A student asked an excellent question before class, which I repeated after class had started. The question was, how we can tell the meiotic division at which nondisjunction occurred when we recover an exceptional gamete? We will deal with this in more detail in the next lecture, but the simple answer is that it is best to examine the centromeres that are present in the disomic gamete. If the two centromeres in a disomic gamete are homologs, then the reductional division failed, so nondisjunction occurred at the first meiotic division. If the two centromeres in a disomic gamete are sisters, then the equational division failed, so nondisjunction occurred at the second meiotic division.

This is best illustrated by the exceptional gamete types generated by sex chromosome nondisjunction in human males, shown below.

  Sex Chromosome Content of Sperm
X Y XY XX YY 0
Type of Error normal meiosis;
no error
normal meiosis;
no error
failure of
reductional division;
nondisjunction at
meiosis I
failure of
equational division;
nondisjunction at
meiosis II
failure of
equational division;
nondisjunction at
meiosis II
There is nothing
to be learned from
a nullosomic gamete;
nondisjunction at
meiosis I
or meiosis II

In the case of chromosomes other than the XY pair, we can distinguish homologous centromeres from sister centromeres using molecular techniques, as briefly described in lecture 2.

Mendelism: A Great Theory

We reviewed our description of Mendelism, a theory that explains how inherited variation is passed from generation to generation. Heredity is controlled by particles called genes. Differences in inherited traits arise from different forms of a gene called alleles. Mendel used very well-behaved traits that had the following properties:

  1. There were two alleles for each trait in his collection of true-breeding lines (for example, A and a).
  2. One allele was dominant, and the other allele was recessive. Hybrids (Aa) had the phenotype of the parent that carried the dominant allele.
  3. First Law: During the formation of gametes, only one allele of each gene is placed in the gamete.
  4. Second Law: In dihybrids (AaBb), each pair of alleles assorts independently. The probability of each of the four gamete types (AB, ab, Ab, and aB) is equal.

Nothing in our discussion of extensions to Mendelism affects this theory at all. We saw that many genes have more than two alleles. For example, over 1,000 alleles of the human CFTR gene are known. Each individual, however, carries only two alleles.

We saw that there are alleles that show codominance or incomplete dominance in hybrids, but these alleles are also transmitted through hybrids in the same way as clearly dominant or recessive alleles. We saw that the description of an allele as dominant or recessive only makes sense when we specify the pair of alleles and the trait in question.

We have seen rare exceptions to the First Law in our study of nondisjunction. Failure of chromosomes to segregate correctly at the first meiotic division can result in gametes that carry two different alleles of a particular gene. Rather than overturning Mendel's theory, however, these rare exceptions strengthen the theory by proving that genes are on chromosomes.

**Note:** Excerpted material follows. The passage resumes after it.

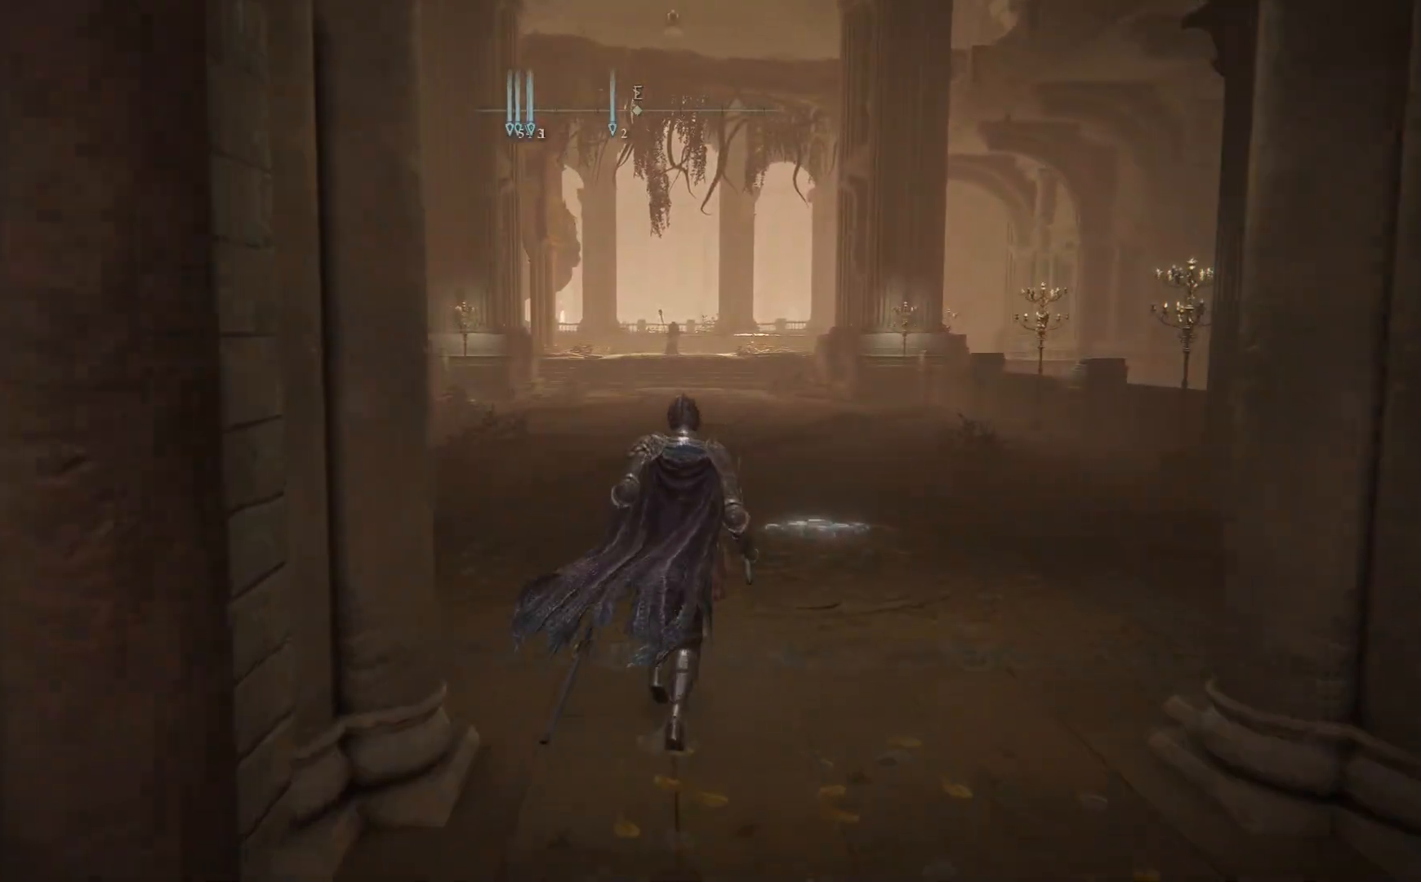
{"buttons": [], "left_stick": "up", "right_stick": "center", "events": []}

The case of exceptions to the Second Law is more complex. We have deferred that discussion until today's lecture.

Chromosome Theory

The Chromosome Theory of heredity states that genes are carried on chromosomes. We saw that the behavior of chromosomes in meiosis as described by the cytologists exactly mirrors what Mendel's genes are doing. Diploid individuals, the subject of all of the experiments that we have discussed, carry two copies of each chromosome, one derived from the mother and one derived from the father. During the first meiotic division, the two homologous chromosomes segregate from each other to two different cells, which then divide again to make halpoid gametes, each containing a single chromosome from each pair of homologous chromosomes. The union of gametes to form a new individual generates a diploid with one copy of each homologous chromosome pair derived from each parent.

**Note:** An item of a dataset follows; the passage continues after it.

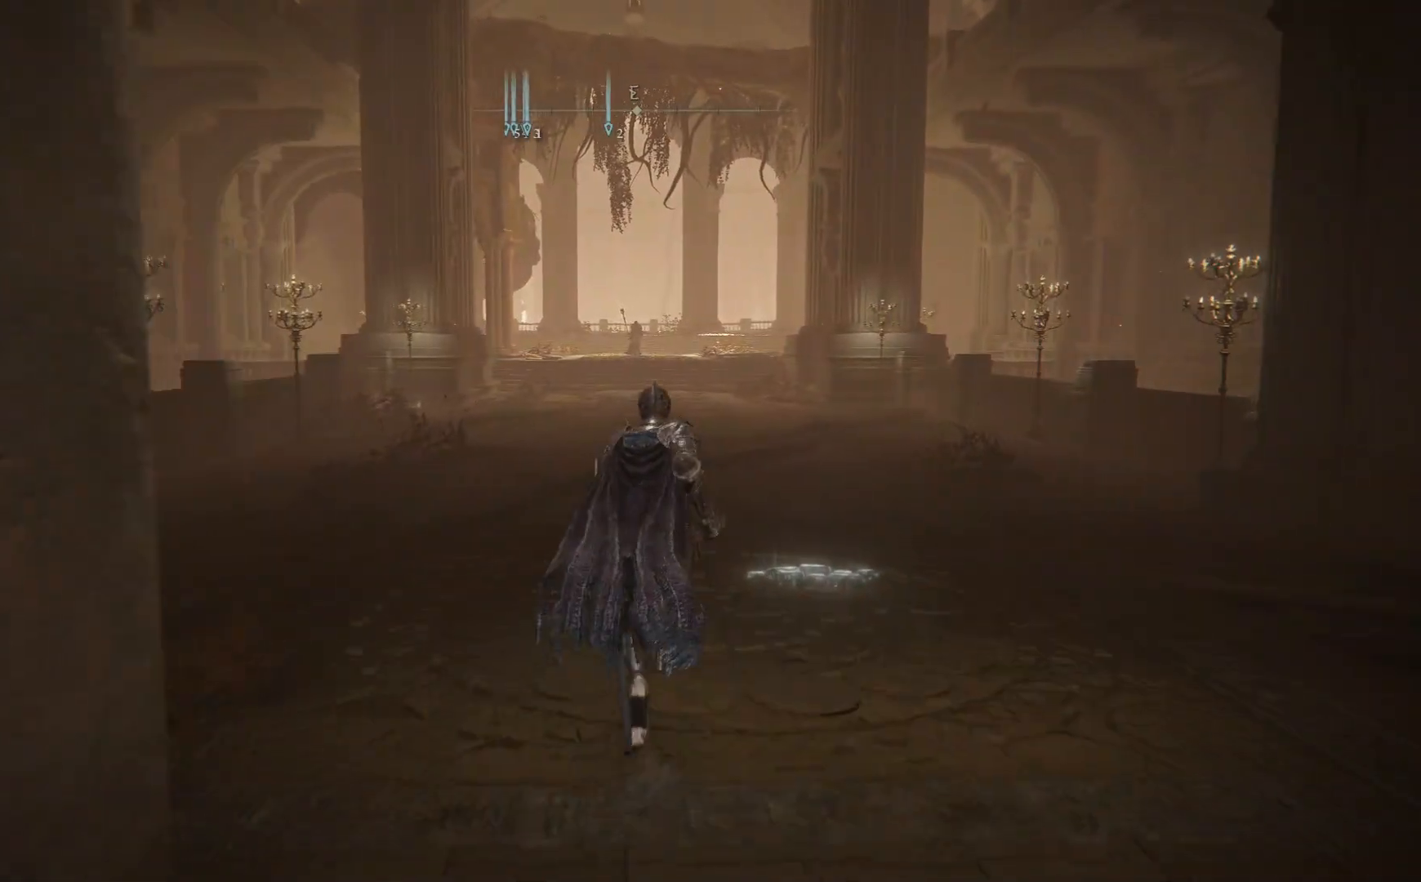
{"buttons": [], "left_stick": "up", "right_stick": "center", "events": []}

We saw that because different pairs of homologous chromosomes orient independently at meiosis I, the behavior of different chromosomes in meiosis exactly mirrors the behavior of Mendelian genes that show independent assortment. Chromosomes don't follow Mendel's rules, they make them.

Our interest in the Chromosome Theory of heredity is reinforced by our understanding of the effects of chromosomes on development. We learned several things from our study of sex chromosome aneuploids in humans and Drosophila:

  1. The Y chromosome determines maleness in humans and other mammals, and therefore carries one or more genes that direct development of males.
  2. The Y chromosome confers fertility on Drosophila males, although it does not determine sex in Drosophila. It must therefore contain one or more genes necessary for male fertility.
  3. The X chromosome in both humans and Drosophila carries genes that are not found on the Y chromosome.
  4. Inheritance of sex-linked genes reveals that many genes in humans and Drosophila are inherited as if they are on the X chromosome.
  5. Exceptional inheritance of sex-linked genes in Drosophila is precisely correlated with abnormal inheritance of sex chromosomes, proving that genes are on chromosomes.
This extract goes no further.